● PROMPT A
In the records below, reproduce the lines starting at the one that contains "class: Liliopsida" and stopping after the one that contains "genus: Croton".

● EXCERPT PROVIDED
Saturday, November 04, 2006

The Decline of Popular Music

Recently on HB List Harry Binswanger bemoaned how bad melodies are in pop music today. He (rightly) called the singer-songwriters you hear in Starbucks “whiny.” Here is my take.

I think of the death of melody in rock music as due to something analogous to the working out of premises. The premises of Nazism led logically to dictatorship and the Holocaust, even though some Nazis might not have wanted to go to such “extremes.” The premise of Libertarianism leads to anarchism and dictatorship, even though many Libertarians protest that they support a minimal state. The “premise” of rock is the back beat. As Huey Lewis sang, the heart of Rock’n’Roll is the beat.

In music the first and third beats are the downbeat as the conductor waves his baton in 4/4 time. In pre-rock popular music the emphasis is on these downbeats. In rock, the drummer hits the snare on the second and fourth beats, creating drive and tension. This is back beat. Since the coming of rock back beat has become ubiquitous in popular music.

Emphasizing beat in this way comes at a price: melody and harmony are de-emphasized. The history of the last 50 years would indicate that over time you can have beautiful melody or you can have back beat, but you can’t have both and sustain that balance.

In the beginning of rock, artists such as the Beatles and the Supremes combined back beat and melody to create the melodic pop-rock now heard on Oldies stations. But early rock was like a man with mixed premises. As rock evolved over the years, the fundamental premise of the beat grew and melody withered.

Guitars got more distorted to accentuate the beat. Harmonic subtleties disappeared. Some rock guitarists play chords on two strings only, playing the root note and the fifth; they don’t even distinguish between major and minor chords!

Each generation grew up with less exposure to melodic and harmonic sophistication. Today beat is all.

Heavy metal has a type of fan called the “headbanger.” Like prehistoric savages, these rockers throw themselves in a dionysian frenzy to the beat, their long hair flying. They don’t need melody; the back beat is there to keep time for their convulsions.

● PROMPT B
In the post on the decline of popular music, on which beats does the rock drummer hit the snare?

● ITEMS

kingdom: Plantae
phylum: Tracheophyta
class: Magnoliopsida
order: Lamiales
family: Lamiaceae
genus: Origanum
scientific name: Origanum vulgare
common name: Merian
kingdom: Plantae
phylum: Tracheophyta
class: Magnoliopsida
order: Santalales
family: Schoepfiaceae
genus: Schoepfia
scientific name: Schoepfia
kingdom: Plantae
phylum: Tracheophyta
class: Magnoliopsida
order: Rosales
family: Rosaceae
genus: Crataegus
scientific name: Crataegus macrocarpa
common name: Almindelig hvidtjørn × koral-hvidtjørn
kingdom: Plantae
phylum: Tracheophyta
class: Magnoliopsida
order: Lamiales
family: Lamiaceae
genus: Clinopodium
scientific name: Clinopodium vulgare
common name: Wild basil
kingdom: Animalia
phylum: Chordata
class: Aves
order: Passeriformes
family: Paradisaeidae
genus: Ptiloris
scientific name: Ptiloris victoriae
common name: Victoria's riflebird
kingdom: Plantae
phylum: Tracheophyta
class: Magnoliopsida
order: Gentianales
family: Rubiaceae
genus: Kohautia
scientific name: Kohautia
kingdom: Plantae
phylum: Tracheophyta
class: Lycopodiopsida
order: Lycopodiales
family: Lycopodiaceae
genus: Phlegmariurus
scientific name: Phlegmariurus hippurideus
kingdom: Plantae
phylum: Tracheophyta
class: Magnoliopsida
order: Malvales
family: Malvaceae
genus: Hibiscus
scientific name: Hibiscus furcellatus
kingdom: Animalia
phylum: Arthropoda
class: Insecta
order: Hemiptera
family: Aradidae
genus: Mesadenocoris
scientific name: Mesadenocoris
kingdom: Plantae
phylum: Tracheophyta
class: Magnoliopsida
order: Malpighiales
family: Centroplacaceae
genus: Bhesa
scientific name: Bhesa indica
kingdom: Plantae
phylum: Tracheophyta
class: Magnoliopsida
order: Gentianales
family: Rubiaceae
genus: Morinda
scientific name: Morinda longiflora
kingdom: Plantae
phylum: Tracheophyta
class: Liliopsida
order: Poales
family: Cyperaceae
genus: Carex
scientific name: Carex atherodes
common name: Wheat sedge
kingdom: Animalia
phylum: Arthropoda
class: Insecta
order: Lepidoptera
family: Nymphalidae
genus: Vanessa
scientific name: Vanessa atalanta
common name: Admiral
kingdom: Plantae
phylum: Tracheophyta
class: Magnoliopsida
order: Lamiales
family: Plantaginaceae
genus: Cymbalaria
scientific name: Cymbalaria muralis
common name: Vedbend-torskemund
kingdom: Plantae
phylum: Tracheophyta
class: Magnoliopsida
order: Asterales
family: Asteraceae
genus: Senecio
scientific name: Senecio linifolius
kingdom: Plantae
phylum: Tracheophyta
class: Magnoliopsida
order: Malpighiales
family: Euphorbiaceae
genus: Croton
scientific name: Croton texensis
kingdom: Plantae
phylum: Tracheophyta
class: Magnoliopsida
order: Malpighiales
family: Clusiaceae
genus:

● TASK SOLUTION A
class: Liliopsida
order: Poales
family: Cyperaceae
genus: Carex
scientific name: Carex atherodes
common name: Wheat sedge
kingdom: Animalia
phylum: Arthropoda
class: Insecta
order: Lepidoptera
family: Nymphalidae
genus: Vanessa
scientific name: Vanessa atalanta
common name: Admiral
kingdom: Plantae
phylum: Tracheophyta
class: Magnoliopsida
order: Lamiales
family: Plantaginaceae
genus: Cymbalaria
scientific name: Cymbalaria muralis
common name: Vedbend-torskemund
kingdom: Plantae
phylum: Tracheophyta
class: Magnoliopsida
order: Asterales
family: Asteraceae
genus: Senecio
scientific name: Senecio linifolius
kingdom: Plantae
phylum: Tracheophyta
class: Magnoliopsida
order: Malpighiales
family: Euphorbiaceae
genus: Croton

● TASK SOLUTION B
On the second and fourth beats.